Вскоре, запыхавшись, появились и главные редакторы выпускавшего меня годами «Совписа». Кажется, на сей раз книга выйдет не в одном экземпляре.
Я настаивал на включении ранее выброшенных цензурой стихов. «Без этих пятнадцати, включая „Черепаху“, нет смысла выпускать меня в свет!»
Но здесь меня не спас даже ЦК КПСС.
Цензор Голованов – маленький человечек – оказался могущественней даже партийного Синода. Он сказал, что если я буду настаивать на этих уже однажды изъятых стихах, то он опять рассыплет мою отчаявшуюся выйти книгу.
Инструктор ЦК, которому поручили проследить всю эту катавасию, развел руками и сказал, что здесь никто не в силах что-либо изменить.
– Позвоните председателю Комитета по печати, – посоветовал я, – раз уж мне в кои-то веки патронирует Идеологическая комиссия в лице самого Ильичева…
– Я не имею права выходить на него. Да и вряд ли он меня послушает. Безопасность государства – превыше всего.

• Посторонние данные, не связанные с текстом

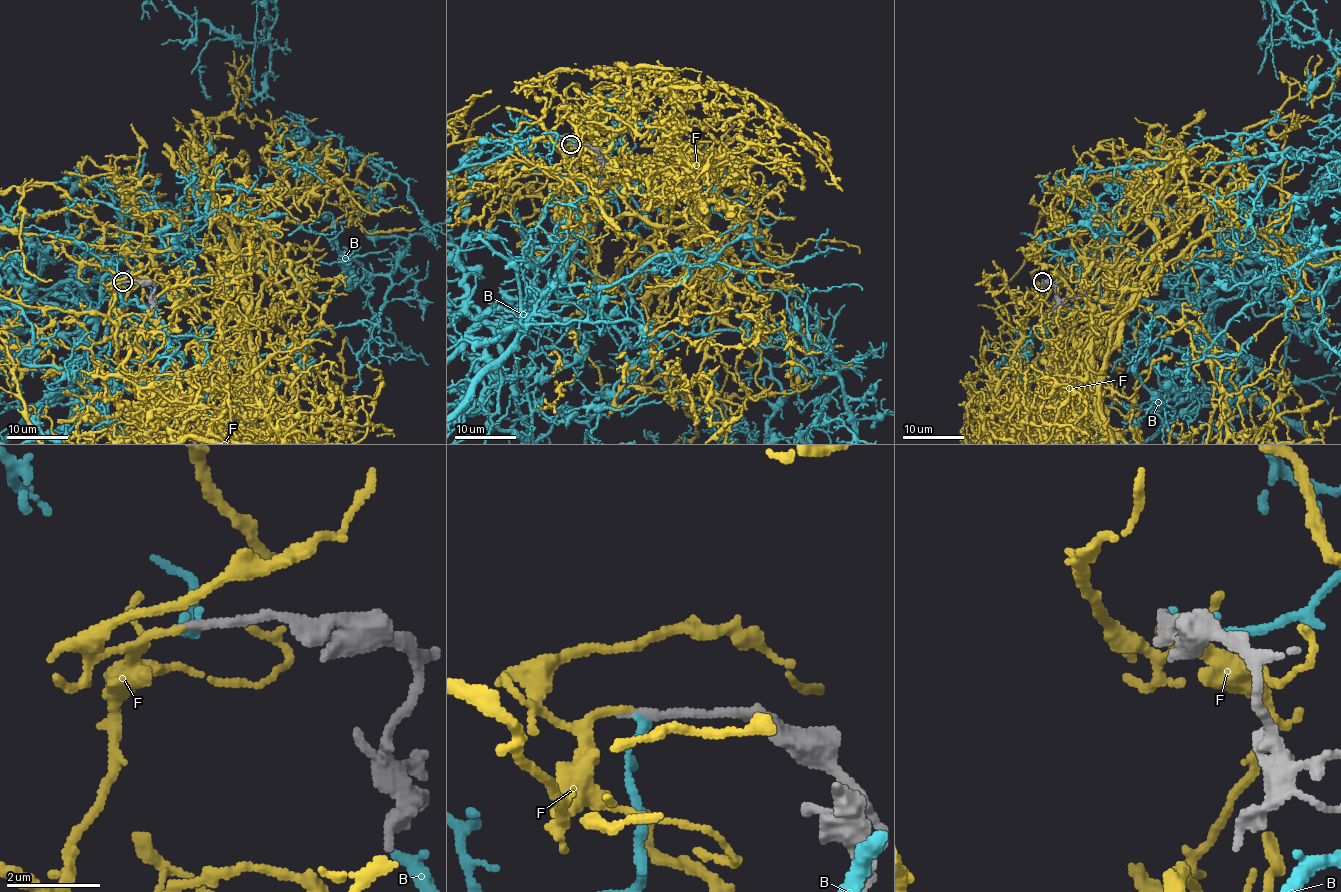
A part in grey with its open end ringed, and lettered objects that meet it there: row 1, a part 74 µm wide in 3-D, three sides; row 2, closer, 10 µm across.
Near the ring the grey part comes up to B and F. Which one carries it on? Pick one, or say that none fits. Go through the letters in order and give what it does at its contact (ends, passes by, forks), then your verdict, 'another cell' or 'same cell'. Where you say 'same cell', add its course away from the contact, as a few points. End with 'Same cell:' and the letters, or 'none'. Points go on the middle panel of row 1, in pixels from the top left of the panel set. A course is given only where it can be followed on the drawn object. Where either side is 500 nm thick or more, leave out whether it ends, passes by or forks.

Этот услужливый клерк станет ректором Литературного института и Высших литкурсов. Возглавит приемную комиссию Союза писателей и будет одним из ведущих литературных критиков. Заместителем самого Ива Гандона – председателя Всемирной ассоциации критиков. Правда, ему однажды взыщут за то, что он назовет меня в числе пяти интеллектуальных поэтов России. Вот где куются кадры!
Проходя по коридорам власти с расширяющимися от этажа к этажу ковровыми дорожками. С урнами, постепенно из железных становящимися мраморными. Мимо отделанных красным деревом кабинетов с увеличивающейся роскошью. Я обратил внимание на фамилию «Романов». Среди прочих фамилий на медных дощечках эта брала числом. Какой же смысл был однажды свергать Романовых? Если опять их засилье?
Удивительно, ну до чего ж поразительно к месту подчас фамилии!
Командует бывшим Петербургом Романов. А редактор «Звезды» в этом городе Холопов.
У нас критика и впрямь презерватив, в котором бьется уже прорвавшийся живчик. Она бдит. Предохраняет, чтобы, не дай бог, не забеременело общество какой-нибудь светлой мыслью. Еще повзрослеет, сорвет свои слюнявчики. И выйдет из своего затяжного полувекового детства. И вот вам Президент Всемирной ассоциации критиков (пока литературных) – Ив Презерватив. Чья парадная фамилия «Гандон» у нас звучит просто неприлично.
Казнин… Уж не Правосудие ли? Так оно и есть! Член Верховного суда СССР.
В литературном институте имени Горького, в этой кузнице писательских кадров, мечтающих о сладкой жизни, работает доцентом В. Безъязычный. Где ж ему, как не там, работать!
В журнале «Иностранная литература» – В. Бессловесный. Наверняка где-то работает и Бессовестный. Или Бессовестных, как бы намекая, что он не один.
Дорогами в Москве командует Придорогин (начальник ГАИ).
Именем «Правды» судит о живописи Членов. Бедная, и здесь ей не повезло!
Секретари горкомов и обкомов КПСС сплошь Тупицыны.
Даже администратор в Большом театре – Беатрисса Кувалдина.
Точнейшая символика.
ЦДЛ. Похоронщик писателей – Арий, то есть – смерть.
Редактор журнала «Здоровье» – Могила.
А редактор журнала «Овощеводство», помнится, был товарищ по фамилии Помидор.
Нарочно не придумаешь.
Интересно, кто редактирует журнал «Гинекология и акушерство», единственное место, куда можно сунуть стихи о любви?
И кто сидит в ОВИРе?
Конечно же Неотпускалкин. И еще Израилова.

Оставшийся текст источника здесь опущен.